- Occupation: Chairman of Liverpool

= T. V. Williams =

Chairman of Liverpool

Thomas Valentine "T. V." Williams (14 February 1890—1976) was the Chairman of Liverpool F.C. from 1956 to 1964. He subsequently served as the first Life President of the club from 1964 to 1976. Williams had been a shareholder in Liverpool since 1918 and a director of the club since 1948. Williams was a cotton broker in his business career but retired with the closure of the Liverpool Cotton Exchange. Williams devoted his time to Liverpool F.C. after the Second World War rather than return to business.

Williams had first visited Anfield aged five with his father. Williams served on the FA Council and the FA International Committee. William's father and two of his uncles had been members of St.

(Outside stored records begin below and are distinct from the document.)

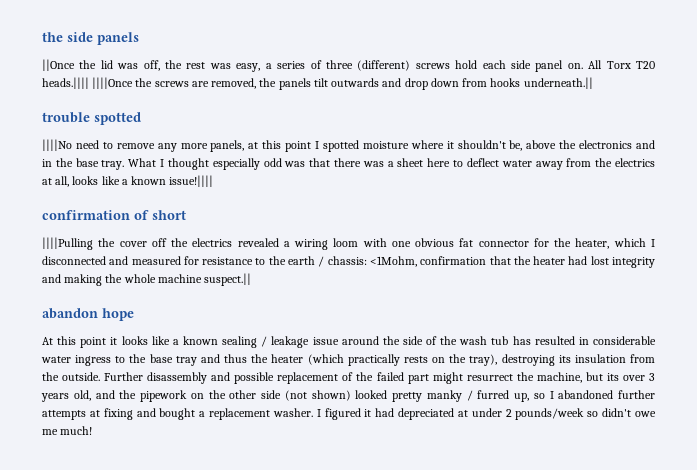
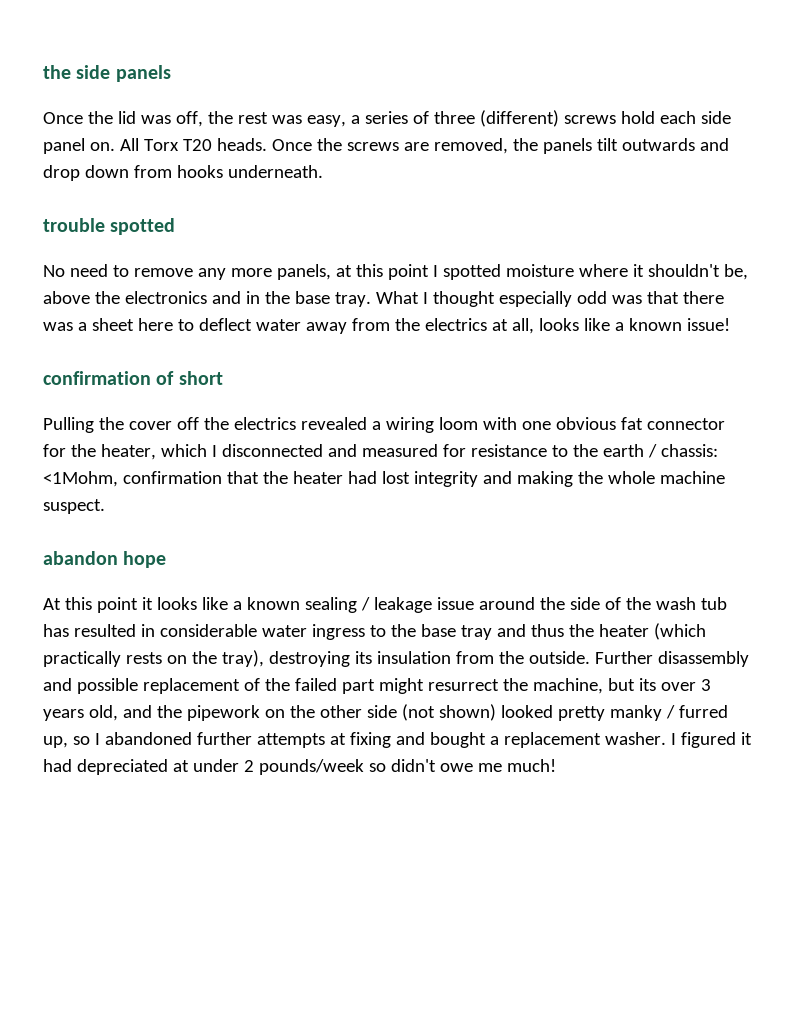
[42,59,75,71] ||Once -> [43,112,83,124] Once
[42,77,134,89] heads.|||| ||||Once -> [216,138,312,151] heads. Once
[523,77,593,89] underneath.|| -> [227,165,323,178] underneath.
[42,139,72,151] ||||No -> [43,265,65,277] No
[169,175,214,187] issue!|||| -> [686,318,730,331] issue!
[42,237,93,250] ||||Pulling -> [43,417,94,433] Pulling
[204,273,252,286] suspect.|| -> [43,499,105,514] suspect.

Domingo FC, which was subsequently renamed Everton, and his relatives joined Liverpool as a result of the split from Everton in 1892. Williams held 1000 shares in Liverpool F.C. and as the largest shareholder had considerable power over the appointment of directors.

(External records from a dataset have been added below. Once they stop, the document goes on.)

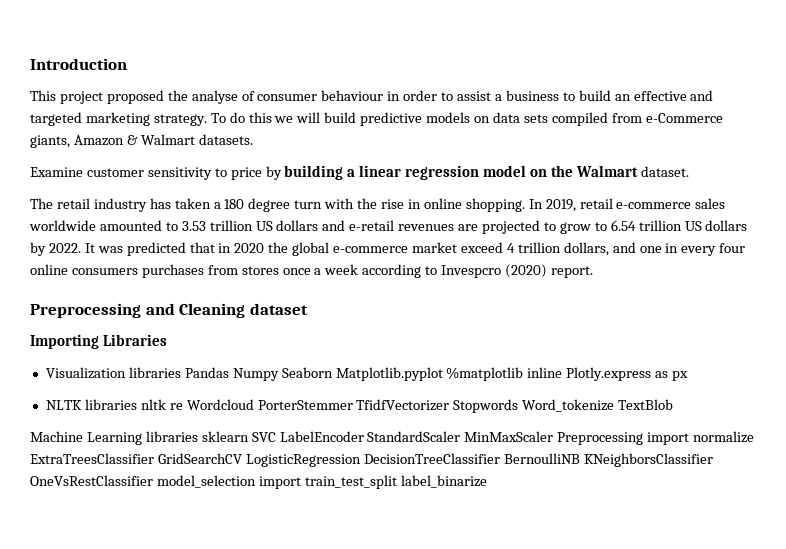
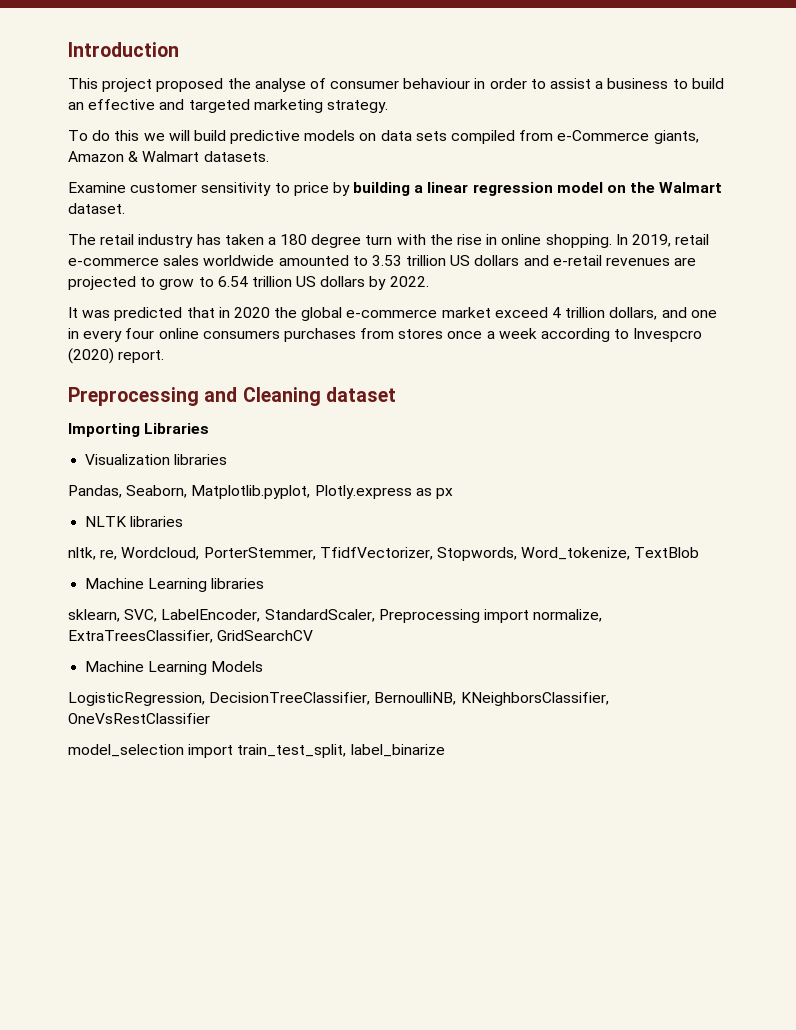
(207, 120) none -> (388, 106) //
(81, 248) none -> (429, 281) //
[184,367,563,381] Pandas Numpy Seaborn Matplotlib.pyplot %matplotlib inline -> [68,485,311,499] // Pandas, Seaborn, Matplotlib.pyplot,
[140,399,674,413] [30,431,755,445] [30,453,713,467] nltk re Wordcloud PorterStemmer TfidfVectorizer Stopwords Word_tokenize TextBlob // Machine Learning libraries sklearn SVC LabelEncoder StandardScaler MinMaxScaler Preprocessing import normalize ExtraTreesClassifier GridSearchCV LogisticRegression DecisionTreeClassifier BernoulliNB KNeighborsClassifier -> [68,547,700,561] [85,578,265,592] [68,609,603,623] [68,630,314,643] [85,661,264,675] [68,692,609,706] // nltk, re, Wordcloud, PorterStemmer, TfidfVectorizer, Stopwords, Word_tokenize, TextBlob // Machine Learning libraries // sklearn, SVC, LabelEncoder, StandardScaler, Preprocessing import normalize, ExtraTreesClassifier, GridSearchCV // Machine Learning Models // LogisticRegression, DecisionTreeClassifier, BernoulliNB, KNeighborsClassifier,
(153, 480) none -> (210, 718) //
[304,475,397,489] train_test_split -> [237,744,347,758] train_test_split,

Williams approached Bill Shankly, the manager of Huddersfield Town, to ask him if he would be like to manage the "best club in the country" to which he jocularly replied "Why, is Matt Busby packing up?" in reference to the Manchester United coach.

Williams also appointed Bob Paisley as the trainer of Liverpool Reserves in 1954.

Williams was a regular player of bridge with John Moores, the chairman of Everton F.C. Williams and Moores also played golf together at Formby Golf Club. Williams also served as the president of West Derby golf club

His funeral was held at Anfield Crematorium.